__WORK TO COMPLETE__
Exactly retype the lines of the material from its first line to the line with "There are three", including both.
━━━━━━━━━━━━━━━━━━━━━━━━━━━━━━
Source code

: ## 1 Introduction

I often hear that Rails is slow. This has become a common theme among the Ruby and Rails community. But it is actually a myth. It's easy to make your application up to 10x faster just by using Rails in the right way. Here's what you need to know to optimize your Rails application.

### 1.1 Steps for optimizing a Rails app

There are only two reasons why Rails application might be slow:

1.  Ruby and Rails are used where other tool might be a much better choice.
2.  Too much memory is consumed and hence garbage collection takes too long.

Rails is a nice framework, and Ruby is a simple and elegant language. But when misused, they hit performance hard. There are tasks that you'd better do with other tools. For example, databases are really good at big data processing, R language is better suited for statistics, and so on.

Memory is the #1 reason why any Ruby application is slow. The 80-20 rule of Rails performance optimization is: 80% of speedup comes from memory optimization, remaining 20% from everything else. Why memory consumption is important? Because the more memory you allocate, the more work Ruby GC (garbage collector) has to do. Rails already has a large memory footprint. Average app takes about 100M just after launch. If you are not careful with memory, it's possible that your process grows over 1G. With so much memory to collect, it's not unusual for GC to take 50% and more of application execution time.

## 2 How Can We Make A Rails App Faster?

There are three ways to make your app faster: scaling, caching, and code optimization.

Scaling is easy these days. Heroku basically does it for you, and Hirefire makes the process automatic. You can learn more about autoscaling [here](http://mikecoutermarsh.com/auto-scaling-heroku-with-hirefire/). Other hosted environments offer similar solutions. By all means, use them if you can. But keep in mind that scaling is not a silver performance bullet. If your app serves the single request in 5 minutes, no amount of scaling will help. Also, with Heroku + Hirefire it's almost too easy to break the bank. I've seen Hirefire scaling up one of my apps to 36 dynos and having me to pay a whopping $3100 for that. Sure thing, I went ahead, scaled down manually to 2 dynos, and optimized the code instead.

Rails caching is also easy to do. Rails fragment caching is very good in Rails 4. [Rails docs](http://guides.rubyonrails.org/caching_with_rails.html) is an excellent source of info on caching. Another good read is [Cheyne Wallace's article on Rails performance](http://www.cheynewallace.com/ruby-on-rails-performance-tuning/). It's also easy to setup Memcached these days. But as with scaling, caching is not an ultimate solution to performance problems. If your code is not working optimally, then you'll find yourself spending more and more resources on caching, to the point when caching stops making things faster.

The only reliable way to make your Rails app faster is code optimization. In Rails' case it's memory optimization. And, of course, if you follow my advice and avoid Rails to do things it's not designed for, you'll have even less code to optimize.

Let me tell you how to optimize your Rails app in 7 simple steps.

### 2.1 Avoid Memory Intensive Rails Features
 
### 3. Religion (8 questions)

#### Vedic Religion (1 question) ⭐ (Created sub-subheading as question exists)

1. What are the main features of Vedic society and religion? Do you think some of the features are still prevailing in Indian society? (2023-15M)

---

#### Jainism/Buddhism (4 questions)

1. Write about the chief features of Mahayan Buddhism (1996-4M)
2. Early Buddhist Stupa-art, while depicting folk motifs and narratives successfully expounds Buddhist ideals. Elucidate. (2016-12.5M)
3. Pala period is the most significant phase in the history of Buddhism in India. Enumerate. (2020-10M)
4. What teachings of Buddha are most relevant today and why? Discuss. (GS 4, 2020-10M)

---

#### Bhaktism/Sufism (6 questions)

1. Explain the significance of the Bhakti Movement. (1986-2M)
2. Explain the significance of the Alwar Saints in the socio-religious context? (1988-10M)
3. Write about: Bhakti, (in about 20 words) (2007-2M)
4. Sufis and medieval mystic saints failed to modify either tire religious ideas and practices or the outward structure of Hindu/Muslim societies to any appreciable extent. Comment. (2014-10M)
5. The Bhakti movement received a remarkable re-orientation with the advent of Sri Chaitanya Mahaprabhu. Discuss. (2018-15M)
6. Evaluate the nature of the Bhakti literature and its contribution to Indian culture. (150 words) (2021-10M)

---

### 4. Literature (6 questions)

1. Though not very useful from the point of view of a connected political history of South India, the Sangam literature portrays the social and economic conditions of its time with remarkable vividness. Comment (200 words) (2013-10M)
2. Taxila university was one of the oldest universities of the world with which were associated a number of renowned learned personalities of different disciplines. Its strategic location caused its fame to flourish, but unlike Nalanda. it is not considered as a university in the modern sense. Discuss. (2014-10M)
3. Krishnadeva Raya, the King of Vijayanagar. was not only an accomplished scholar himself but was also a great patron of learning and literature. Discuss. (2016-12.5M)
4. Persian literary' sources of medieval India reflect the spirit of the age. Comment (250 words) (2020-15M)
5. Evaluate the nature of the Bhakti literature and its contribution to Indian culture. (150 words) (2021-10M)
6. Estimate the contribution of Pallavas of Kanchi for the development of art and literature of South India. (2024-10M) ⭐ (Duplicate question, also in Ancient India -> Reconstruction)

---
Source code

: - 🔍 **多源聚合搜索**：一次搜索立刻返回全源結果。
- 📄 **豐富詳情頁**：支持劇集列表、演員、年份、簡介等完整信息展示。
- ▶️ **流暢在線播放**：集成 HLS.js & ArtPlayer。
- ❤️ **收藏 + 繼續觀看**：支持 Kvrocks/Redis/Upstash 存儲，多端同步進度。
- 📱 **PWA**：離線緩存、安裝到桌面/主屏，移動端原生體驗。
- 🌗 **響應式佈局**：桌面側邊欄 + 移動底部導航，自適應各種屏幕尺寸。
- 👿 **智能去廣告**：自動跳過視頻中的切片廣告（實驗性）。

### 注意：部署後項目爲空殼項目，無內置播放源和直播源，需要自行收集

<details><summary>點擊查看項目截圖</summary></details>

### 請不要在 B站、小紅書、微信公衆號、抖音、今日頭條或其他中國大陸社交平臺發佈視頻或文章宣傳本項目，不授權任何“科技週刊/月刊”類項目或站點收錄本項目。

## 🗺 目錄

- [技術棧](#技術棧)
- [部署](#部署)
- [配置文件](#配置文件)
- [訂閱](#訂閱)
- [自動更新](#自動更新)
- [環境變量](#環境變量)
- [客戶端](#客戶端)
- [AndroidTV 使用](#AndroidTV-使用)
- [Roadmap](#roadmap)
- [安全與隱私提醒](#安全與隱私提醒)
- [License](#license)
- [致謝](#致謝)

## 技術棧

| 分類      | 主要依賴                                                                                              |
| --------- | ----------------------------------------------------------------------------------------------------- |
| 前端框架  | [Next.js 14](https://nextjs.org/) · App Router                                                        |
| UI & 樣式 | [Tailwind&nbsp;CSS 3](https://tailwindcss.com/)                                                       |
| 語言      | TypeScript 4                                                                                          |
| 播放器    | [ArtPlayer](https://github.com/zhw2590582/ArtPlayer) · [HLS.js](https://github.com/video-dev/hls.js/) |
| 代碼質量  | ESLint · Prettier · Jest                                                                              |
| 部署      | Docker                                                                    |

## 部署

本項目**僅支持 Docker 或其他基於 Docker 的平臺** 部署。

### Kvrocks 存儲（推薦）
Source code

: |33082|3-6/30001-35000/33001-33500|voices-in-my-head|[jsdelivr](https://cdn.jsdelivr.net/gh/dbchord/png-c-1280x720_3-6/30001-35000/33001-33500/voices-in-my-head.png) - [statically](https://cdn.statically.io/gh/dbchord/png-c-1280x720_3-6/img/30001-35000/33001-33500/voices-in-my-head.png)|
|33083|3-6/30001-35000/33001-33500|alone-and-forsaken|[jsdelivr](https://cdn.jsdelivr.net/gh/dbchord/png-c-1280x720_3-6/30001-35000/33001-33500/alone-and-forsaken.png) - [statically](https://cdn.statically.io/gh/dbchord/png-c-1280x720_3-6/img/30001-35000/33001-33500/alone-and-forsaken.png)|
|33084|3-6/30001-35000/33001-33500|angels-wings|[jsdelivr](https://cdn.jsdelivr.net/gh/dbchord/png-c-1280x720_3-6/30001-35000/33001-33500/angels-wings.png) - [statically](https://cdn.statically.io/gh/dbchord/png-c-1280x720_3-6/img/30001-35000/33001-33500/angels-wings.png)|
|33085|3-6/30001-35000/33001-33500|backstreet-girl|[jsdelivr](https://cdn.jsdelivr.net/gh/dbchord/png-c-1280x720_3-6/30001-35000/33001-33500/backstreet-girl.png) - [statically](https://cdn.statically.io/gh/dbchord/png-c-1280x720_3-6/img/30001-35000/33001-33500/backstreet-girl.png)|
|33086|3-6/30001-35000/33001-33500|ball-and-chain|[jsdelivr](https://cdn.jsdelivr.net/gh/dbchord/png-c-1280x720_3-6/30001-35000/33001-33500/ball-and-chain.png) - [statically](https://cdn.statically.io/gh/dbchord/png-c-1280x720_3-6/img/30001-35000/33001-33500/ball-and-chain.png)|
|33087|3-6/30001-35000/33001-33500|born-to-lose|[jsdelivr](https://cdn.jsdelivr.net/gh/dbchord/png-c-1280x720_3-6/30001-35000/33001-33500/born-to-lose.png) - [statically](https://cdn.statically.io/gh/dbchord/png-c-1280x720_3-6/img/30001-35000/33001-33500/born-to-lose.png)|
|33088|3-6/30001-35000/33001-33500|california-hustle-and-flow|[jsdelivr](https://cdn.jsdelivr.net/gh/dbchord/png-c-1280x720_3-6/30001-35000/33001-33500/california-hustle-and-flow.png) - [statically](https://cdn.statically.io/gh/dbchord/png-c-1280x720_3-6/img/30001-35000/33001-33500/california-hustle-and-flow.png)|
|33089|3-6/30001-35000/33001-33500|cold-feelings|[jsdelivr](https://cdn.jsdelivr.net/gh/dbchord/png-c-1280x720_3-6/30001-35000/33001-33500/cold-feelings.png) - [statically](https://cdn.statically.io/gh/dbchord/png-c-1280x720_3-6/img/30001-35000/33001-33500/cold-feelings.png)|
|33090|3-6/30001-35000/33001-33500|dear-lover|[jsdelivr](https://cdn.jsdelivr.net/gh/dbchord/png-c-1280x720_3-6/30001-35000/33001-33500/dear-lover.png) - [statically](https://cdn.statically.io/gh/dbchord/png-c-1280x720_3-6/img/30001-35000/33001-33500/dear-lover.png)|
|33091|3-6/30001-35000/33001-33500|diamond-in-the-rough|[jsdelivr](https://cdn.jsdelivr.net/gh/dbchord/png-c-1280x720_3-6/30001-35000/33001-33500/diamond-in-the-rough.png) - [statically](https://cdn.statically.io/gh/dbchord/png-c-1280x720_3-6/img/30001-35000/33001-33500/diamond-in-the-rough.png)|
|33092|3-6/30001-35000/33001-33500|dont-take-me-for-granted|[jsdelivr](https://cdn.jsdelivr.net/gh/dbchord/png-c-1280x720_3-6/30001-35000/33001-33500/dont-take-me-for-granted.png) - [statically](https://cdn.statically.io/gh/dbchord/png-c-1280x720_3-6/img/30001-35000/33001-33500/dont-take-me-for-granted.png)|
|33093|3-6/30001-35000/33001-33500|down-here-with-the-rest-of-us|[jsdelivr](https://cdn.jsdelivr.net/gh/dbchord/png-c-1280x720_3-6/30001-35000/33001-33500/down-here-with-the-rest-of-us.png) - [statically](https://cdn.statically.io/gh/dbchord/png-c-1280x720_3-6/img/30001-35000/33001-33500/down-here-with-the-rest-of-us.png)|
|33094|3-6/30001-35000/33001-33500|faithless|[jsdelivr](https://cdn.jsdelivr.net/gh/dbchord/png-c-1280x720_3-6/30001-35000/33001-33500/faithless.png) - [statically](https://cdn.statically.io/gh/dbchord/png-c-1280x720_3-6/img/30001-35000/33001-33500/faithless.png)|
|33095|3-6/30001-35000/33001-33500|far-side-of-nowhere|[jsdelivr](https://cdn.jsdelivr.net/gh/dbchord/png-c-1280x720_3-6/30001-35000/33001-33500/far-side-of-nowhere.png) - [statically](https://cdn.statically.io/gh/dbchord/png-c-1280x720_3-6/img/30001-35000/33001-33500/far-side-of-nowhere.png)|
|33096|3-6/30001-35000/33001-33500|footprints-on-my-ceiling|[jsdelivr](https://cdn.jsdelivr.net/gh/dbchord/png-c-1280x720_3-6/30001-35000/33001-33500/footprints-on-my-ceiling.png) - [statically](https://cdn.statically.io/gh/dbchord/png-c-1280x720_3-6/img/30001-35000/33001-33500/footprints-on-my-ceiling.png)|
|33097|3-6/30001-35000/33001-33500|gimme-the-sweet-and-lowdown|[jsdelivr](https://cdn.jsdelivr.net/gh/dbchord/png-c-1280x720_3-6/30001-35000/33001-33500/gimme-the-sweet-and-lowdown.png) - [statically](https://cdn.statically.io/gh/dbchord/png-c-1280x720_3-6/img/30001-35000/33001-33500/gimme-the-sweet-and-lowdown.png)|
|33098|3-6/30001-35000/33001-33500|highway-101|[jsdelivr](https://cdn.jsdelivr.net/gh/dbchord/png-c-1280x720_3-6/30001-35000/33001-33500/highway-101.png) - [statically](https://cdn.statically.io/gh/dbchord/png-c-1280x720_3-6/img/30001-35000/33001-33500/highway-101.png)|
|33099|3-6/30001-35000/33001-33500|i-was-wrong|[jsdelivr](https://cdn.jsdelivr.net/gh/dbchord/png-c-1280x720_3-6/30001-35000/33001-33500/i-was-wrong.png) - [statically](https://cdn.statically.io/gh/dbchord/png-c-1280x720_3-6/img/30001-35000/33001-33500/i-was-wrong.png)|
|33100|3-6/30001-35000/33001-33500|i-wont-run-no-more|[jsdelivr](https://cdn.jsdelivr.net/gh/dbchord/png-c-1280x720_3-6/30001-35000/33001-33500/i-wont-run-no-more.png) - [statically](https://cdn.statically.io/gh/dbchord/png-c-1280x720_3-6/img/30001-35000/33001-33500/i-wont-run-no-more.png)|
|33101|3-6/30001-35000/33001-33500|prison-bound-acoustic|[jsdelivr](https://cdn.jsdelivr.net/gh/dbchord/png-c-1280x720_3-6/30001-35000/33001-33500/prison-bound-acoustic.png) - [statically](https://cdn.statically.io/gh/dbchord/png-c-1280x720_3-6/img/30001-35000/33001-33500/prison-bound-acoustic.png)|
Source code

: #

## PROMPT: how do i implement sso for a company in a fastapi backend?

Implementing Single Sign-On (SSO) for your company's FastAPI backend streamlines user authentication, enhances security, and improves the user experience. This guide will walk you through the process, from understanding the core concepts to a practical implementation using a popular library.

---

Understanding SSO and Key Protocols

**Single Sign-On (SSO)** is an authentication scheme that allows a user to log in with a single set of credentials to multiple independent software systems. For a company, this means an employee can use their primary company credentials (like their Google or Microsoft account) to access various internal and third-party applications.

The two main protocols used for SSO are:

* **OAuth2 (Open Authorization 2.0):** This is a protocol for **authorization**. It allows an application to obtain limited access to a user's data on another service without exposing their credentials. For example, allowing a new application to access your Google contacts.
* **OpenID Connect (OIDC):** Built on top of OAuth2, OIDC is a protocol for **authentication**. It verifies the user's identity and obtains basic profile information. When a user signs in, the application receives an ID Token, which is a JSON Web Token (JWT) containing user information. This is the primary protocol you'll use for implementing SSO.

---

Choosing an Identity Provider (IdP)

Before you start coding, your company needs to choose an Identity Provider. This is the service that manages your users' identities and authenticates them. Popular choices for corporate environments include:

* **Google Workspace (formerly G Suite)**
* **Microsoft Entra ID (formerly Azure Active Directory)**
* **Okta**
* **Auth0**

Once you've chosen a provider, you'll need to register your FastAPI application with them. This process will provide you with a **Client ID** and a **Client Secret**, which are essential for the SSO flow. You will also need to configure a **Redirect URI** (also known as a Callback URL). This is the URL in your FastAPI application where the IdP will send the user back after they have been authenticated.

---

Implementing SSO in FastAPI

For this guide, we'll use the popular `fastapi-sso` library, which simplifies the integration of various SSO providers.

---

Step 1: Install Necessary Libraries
━━━━━━━━━━━━━━━━━━━━━━━━━━━━━━
__SOLUTION__
Source code

: ## 1 Introduction

I often hear that Rails is slow. This has become a common theme among the Ruby and Rails community. But it is actually a myth. It's easy to make your application up to 10x faster just by using Rails in the right way. Here's what you need to know to optimize your Rails application.

### 1.1 Steps for optimizing a Rails app

There are only two reasons why Rails application might be slow:

1.  Ruby and Rails are used where other tool might be a much better choice.
2.  Too much memory is consumed and hence garbage collection takes too long.

Rails is a nice framework, and Ruby is a simple and elegant language. But when misused, they hit performance hard. There are tasks that you'd better do with other tools. For example, databases are really good at big data processing, R language is better suited for statistics, and so on.

Memory is the #1 reason why any Ruby application is slow. The 80-20 rule of Rails performance optimization is: 80% of speedup comes from memory optimization, remaining 20% from everything else. Why memory consumption is important? Because the more memory you allocate, the more work Ruby GC (garbage collector) has to do. Rails already has a large memory footprint. Average app takes about 100M just after launch. If you are not careful with memory, it's possible that your process grows over 1G. With so much memory to collect, it's not unusual for GC to take 50% and more of application execution time.

## 2 How Can We Make A Rails App Faster?

There are three ways to make your app faster: scaling, caching, and code optimization.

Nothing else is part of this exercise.